Позднее ему полегчало. Леви пошел за врачом, но и в мыслях не имел, что это холера или какая-нибудь другая столь же тяжкая болезнь. Мицкевич не поддавался слабости, беседовал с посетителями, хотел подавить в себе недуг. С полковником Кучинским он весело болтал как ни в чем не бывало, после чего, переменив внезапно тему, начал говорить с оживлением, как всегда, когда дело шло об общественных делах, о войне, о последних известиях с театра военных действий. Кучинский ушел, обещая еще вернуться. Вид Мицкевича, несмотря на то, что поэт явно не придавал значения своей слабости, обеспокоил полковника. Позднее, когда в светлых мундирах еврейского легиона вошли поручик Горенштейн и его приятель Де Кастро, испанский еврей, Мицкевич шутил с Горенштейном и с его товарищем, что они вырядились в мундиры израильских гусаров.
– Голиафы, Самсоны, Олоферны… – добродушно шутил он.
После полудня его стали терзать ужасные боли, он не хотел принимать никаких лекарств, а когда его принуждали, воскликнул:
– Дайте мне лучше нож!
Позднее спазматические боли несколько ослабли. Больной принял лекарство. После первой ложечки капель ему стало лучше. Боли утихли, но вскоре разыгрались снова, хотя и с меньшей силой. Врач сказал ему:
– Пройдет, если вы терпеливо будете принимать лекарства.

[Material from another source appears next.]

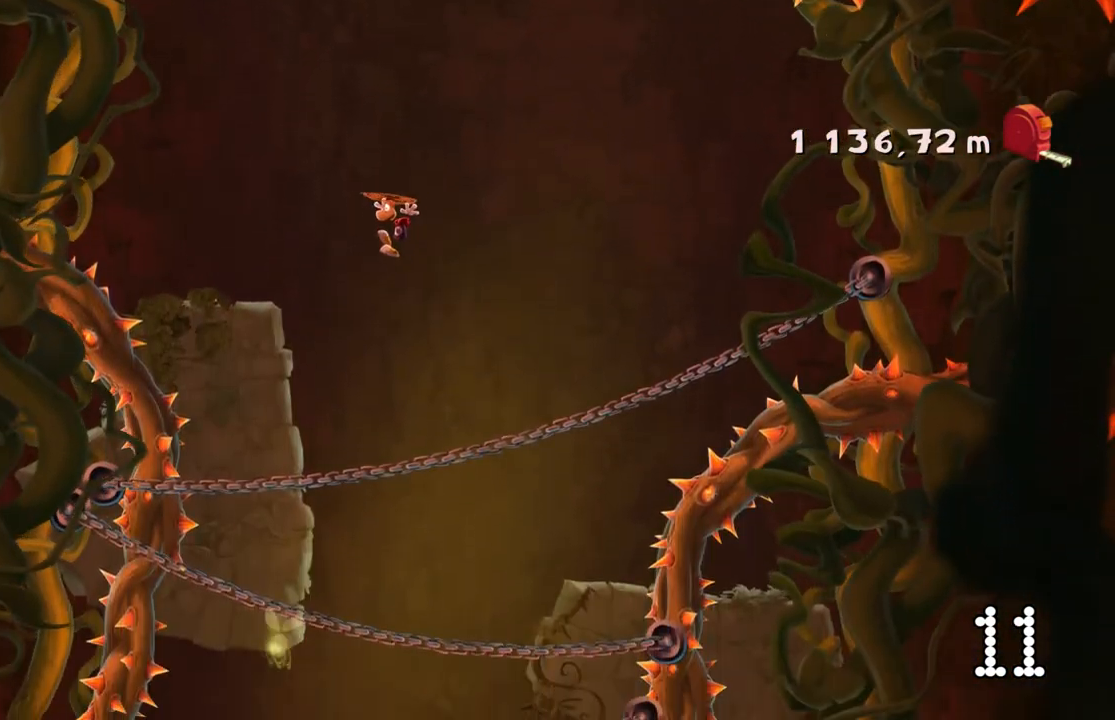
{"buttons": [], "left_stick": "center", "events": [[467, "A", "up"]]}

Больной улыбнулся. Миг спустя он обратился к Служальскому и сказал естественным тоном:
– Возьми бумагу и перо, буду диктовать.
Но когда Служальский исполнил просьбу и стал у постели, больной произнес изменившимся голосом:
– Нет. Мне плохо. Взгляни, не синеют ли у меня руки и ноги. Я хотел бы немного поспать… – И, выставив указательный палец правой руки, прибавил – Я не могу согнуть его.
Тогда Служальский согнул ему палец.
– Ага! – Больной пытался улыбнуться.
Руки и ноги его похолодели. Пришлось согревать ноги бутылками с горячей водой. Лекарь обкладывал тело горчичниками. В эту самую минуту вошли два других доктора и ксендз Лавринович. Около половины пятого вернулся Арман Леви. Мицкевич, увидев его, спросил очень внятно:
– Как ты себя чувствуешь?
Присутствующие решили, что было бы лучше, если бы он мог теперь заснуть. Вышли из комнаты. Остался только Леви, которого больной задержал движением руки.

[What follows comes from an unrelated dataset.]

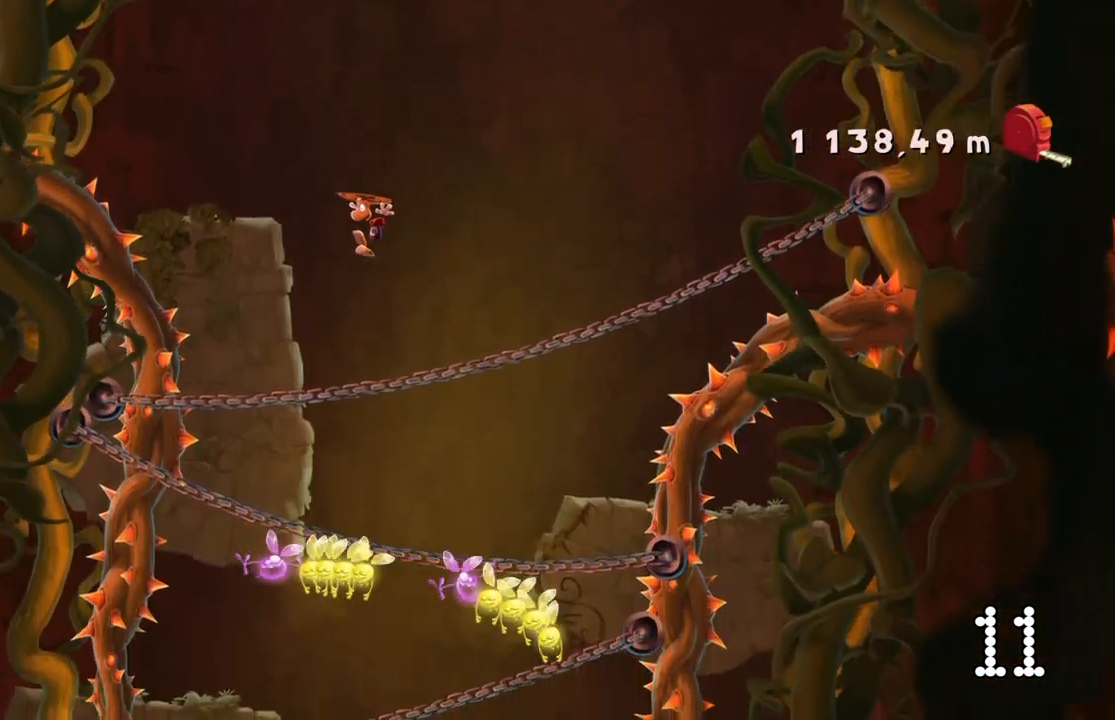
{"buttons": [], "left_stick": "center", "events": []}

– Не знают, что со мной, хотят меня согреть, а я весь горю…
Потом Леви показалось, что больной заснул.
А Мицкевич погрузился в теплое и блаженное состояние, ибо страдания на некоторое время оставили его. Говоря «на некоторое время», мы, собственно, в этих условиях не имеем в виду какого бы то ни было определенного отрезка времени. Утопающий видит в мерцаниях каких-то долей секунды всю свою жизнь. Только ожидание растягивает время. Кто уже ничего не ждет, кто уже не имеет будущего, для того минута способна отразить, как капля воды отражает небо, все прошлое. Он вошел в мечту, впал в грезу, которая ожидала только мгновенья, когда ослабнут телесные страдания, чтобы окутать его теплой, сонной, подобной благостному затишью сумерек, пеленой. За этой пеленой не было уже ни неба, ни звезд, да и ничего из того, что относится к грядущему. Была это уже страна теней, в которую он вступил еще заживо, как Одиссей, чтобы беседовать с душами. Лицо больного прояснилось в миг, когда утихли боли, расслабились напряженные мышцы и не менее напряженная неусыпность страдания уступила вдруг место чувству блаженства. В полусне, в полуобмороке он видел теперь картины, которые, казалось, давно уже погребла его память в глубочайших тайниках своих. Далекие, разбросанные по разным местам события, дела минувшие. Он не будет уже спорить с папой, добиваясь благословения для легиона. Не будет уже никогда сражаться со светом за то или иное гиблое дело…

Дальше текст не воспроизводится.